> [Required task A]
Please quote the forum thread on image resizing in Julia word for word, starting with "Hello! I am" and going on through "d = imresize(c, (2,2))".

> [Selected passage]
Image resizing while preserving average

Hello! I am new to Julia and need some help in image processing.

The arrays which I am working with are histogram 2D probability mass functions, so maintaining a sum of 1 in the image is important. What’s interesting, is that I have noticed that the ImageTransformations package’s imresize function does not preserve the average of the pixels, which is the behavior I would expect. For example, imagine you have a 8x8 image, and you want to resize to a 2x2 image. I would think that this would simply average the values in each 4x4 block to produce each pixel in the target image. However, this average is only preserved when down sampling by a factor of 2.

Here’s a MWE:

> a = rand(Normal(), (8,8))
> b = imresize(a, (2,2))
> c = imresize(a, (4,4))
> d = imresize(c, (2,2))
> mean(a)
x
> mean(b)
y
> mean(c)
x
> mean(d)
x

Is this expected behavior? I can’t figure out exactly how this works. I know that this is simple enough to implement, but I’ll be doing resizings that are not even multiples and will require interpolation that still preserves the average, in order to correctly scale values to maintain the probabilistic nature of the array.

Are there any existing solutions?

Image resizing is actually surprisingly complicated, both from a performance perspective and an accuracy perspective. I’ve taken a couple of computer vision classes, but I suspect I would get it wrong a few times if I had to implement it myself. You can see the implementation of imresize here: https://github.com/JuliaImages/ImageTransformations.jl/blob/master/src/resizing.jl including some helpful documentation about what it’s trying to do.

In answer to your question, I suspect the easiest way to handle this would be to record the previous average, perform the resize, and then add an offset to the resized image to fix its mean. E.g.

julia> a = randn(8, 8);

julia> b = imresize(a, (2, 2));

julia> b .+= mean(a) - mean(b)
2×2 Array{Float64,2}:
 0.189495  -0.207325
 0.744529   0.351593

julia> mean(b) ≈ mean(a)
true

Does that work for your case?

By the way, you can format your code nicely using the instructions at PSA: how to quote code with backticks

1 Like

Thanks so much for the reply and the formatting tip!

The reason this wouldn’t work for my case is because this would (most likely) not preserve the relative values at each pixel location. The desired end result is an array with sum=1, and so one solution is to simply scale the array by 1/sum(image), however this doesn’t preserve this information as well. The only case in which this would be correct would be if the difference in the mean was the sum of small differences contributed equally by each pixel.

this is easy to fix post resize, move on

what does that mean?
say you have [0.1, 0.3, 0.4 0.2] resizing to 2 numbers, you would expect to become [0.4, 0.6]? but 0.6 - 0.4 != 0.4 - 0.3? (or, 50% != 33%

No, I would expect [0.1, 0.3, 0.4 0.2] resizing to 2 numbers to average the values in the area and become [0.2, 0.3] in which case scaling the output array by the ratio of pixels 4/2 would result in the array [0.4, 0.6]. This scenario works, because in resizing the behavior is as desired (the average value is preserved).

> [Records to use]

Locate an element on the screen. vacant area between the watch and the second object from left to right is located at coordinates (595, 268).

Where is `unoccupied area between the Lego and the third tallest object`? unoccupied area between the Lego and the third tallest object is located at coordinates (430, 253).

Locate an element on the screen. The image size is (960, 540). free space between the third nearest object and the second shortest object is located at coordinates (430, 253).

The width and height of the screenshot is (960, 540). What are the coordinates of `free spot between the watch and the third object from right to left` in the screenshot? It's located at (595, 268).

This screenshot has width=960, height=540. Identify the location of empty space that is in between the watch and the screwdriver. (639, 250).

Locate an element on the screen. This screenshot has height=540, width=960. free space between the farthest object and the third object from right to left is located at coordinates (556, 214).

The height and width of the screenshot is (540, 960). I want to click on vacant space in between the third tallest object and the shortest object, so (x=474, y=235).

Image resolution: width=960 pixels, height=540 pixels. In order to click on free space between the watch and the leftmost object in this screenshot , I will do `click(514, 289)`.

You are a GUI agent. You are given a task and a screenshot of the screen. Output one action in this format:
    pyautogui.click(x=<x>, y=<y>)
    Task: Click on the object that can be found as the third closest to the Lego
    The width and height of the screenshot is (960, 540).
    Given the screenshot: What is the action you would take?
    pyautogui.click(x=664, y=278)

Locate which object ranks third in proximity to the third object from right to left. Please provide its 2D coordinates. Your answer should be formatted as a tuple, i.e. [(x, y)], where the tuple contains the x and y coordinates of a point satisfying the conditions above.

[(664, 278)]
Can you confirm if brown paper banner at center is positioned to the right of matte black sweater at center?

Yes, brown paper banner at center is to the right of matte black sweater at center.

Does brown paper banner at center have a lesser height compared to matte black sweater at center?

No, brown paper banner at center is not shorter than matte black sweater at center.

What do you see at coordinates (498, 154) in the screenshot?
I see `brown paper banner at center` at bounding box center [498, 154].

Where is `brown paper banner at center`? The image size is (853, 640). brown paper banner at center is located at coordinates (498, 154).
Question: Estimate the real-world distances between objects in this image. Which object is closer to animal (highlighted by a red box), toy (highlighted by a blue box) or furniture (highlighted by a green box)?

> [Required task B]
Print the lines of the records starting with the line with "What do you" and going on through the end of the records.

> [Solution A]
Hello! I am new to Julia and need some help in image processing.

The arrays which I am working with are histogram 2D probability mass functions, so maintaining a sum of 1 in the image is important. What’s interesting, is that I have noticed that the ImageTransformations package’s imresize function does not preserve the average of the pixels, which is the behavior I would expect. For example, imagine you have a 8x8 image, and you want to resize to a 2x2 image. I would think that this would simply average the values in each 4x4 block to produce each pixel in the target image. However, this average is only preserved when down sampling by a factor of 2.

Here’s a MWE:

> a = rand(Normal(), (8,8))
> b = imresize(a, (2,2))
> c = imresize(a, (4,4))
> d = imresize(c, (2,2))

> [Solution B]
What do you see at coordinates (498, 154) in the screenshot?
I see `brown paper banner at center` at bounding box center [498, 154].

Where is `brown paper banner at center`? The image size is (853, 640). brown paper banner at center is located at coordinates (498, 154).
Question: Estimate the real-world distances between objects in this image. Which object is closer to animal (highlighted by a red box), toy (highlighted by a blue box) or furniture (highlighted by a green box)?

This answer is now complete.